As racially and sexually diverse as the crowd at the Obama Foundation summit may have been, everyone at the breakout session on "Who Narrates the World?" had, I'd wager, the following in common: a college or postgraduate degree, the mark of distinction and privilege and wealth in our society today. Yet most Americans do not possess such credentials, and live very different existences from those who do. Recently I asked an elections expert to describe the modern analogue to the "Dayton Housewife," the prototypical swing voter of the late '60s and '70s behind the presidencies of Richard Nixon and Ronald Reagan. My friend told me the median voter is a believing Catholic woman with children who works part time, attends Mass sporadically, dropped out of college, lives in a household earning between $50,000 and $65,000 a year, votes in general election years, and resides in the Columbus exurbs.

Do you suppose that our hypothetical Westerville mom would write on a chalkboard that she hopes her son will be rescued from "toxic masculinity"? Or cares in the slightest about José Andres? She probably voted for Obama in 2008 and 2012 because he talked a good game, has a nice family, and sympathized with the challenges of working people. But then Obama's second term brought no real improvement in her prospects, and a lot of ancillary cultural and social upheaval besides. Developments that Clinton promised to accelerate, while reassuring the public that the economic picture had brightened itself.

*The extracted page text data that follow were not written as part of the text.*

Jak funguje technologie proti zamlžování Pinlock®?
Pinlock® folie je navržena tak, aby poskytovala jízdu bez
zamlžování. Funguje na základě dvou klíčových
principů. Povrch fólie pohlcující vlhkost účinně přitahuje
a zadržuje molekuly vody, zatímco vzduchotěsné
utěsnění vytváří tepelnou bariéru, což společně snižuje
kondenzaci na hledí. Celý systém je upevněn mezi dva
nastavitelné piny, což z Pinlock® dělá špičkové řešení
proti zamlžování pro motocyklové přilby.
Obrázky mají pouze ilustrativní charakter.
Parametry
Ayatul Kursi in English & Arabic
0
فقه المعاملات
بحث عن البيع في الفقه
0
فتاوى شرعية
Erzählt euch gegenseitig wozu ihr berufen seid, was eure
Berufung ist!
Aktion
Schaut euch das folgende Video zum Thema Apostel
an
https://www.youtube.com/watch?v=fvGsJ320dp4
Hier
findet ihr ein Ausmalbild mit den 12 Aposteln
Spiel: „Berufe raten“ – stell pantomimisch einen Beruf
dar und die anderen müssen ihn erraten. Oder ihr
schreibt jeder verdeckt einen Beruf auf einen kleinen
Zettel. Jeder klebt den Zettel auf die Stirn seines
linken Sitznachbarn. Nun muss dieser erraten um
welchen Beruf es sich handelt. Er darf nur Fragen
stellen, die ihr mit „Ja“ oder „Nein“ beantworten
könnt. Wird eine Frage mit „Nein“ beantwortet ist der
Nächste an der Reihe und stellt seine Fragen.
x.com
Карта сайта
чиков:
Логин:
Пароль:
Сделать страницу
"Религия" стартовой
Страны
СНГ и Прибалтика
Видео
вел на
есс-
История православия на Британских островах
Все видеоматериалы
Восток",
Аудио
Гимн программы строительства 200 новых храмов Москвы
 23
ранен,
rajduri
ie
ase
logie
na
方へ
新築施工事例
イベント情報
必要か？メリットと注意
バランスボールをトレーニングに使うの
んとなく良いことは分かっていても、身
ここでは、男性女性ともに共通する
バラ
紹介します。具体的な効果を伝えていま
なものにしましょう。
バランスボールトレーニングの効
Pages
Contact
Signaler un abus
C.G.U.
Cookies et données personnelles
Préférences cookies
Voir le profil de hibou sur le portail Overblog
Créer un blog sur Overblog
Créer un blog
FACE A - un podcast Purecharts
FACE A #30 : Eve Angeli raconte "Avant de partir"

"Obama and Clinton," writes Stan Greenberg, "lived in a cosmopolitan and professional America that wasn't very angry about the state of the country, even if many of the groups in the Clinton coalition were struggling and angry." But Bernie Sanders, and later Donald Trump, was angry, and offered alternatives that, however flawed, at least seemed to acknowledge the crisis. So the Obama coalition fell apart. And as long as Democrats prefer the safety of the sanity bubble to the realities of America in 2017, that coalition is not likely to be put back together anytime soon.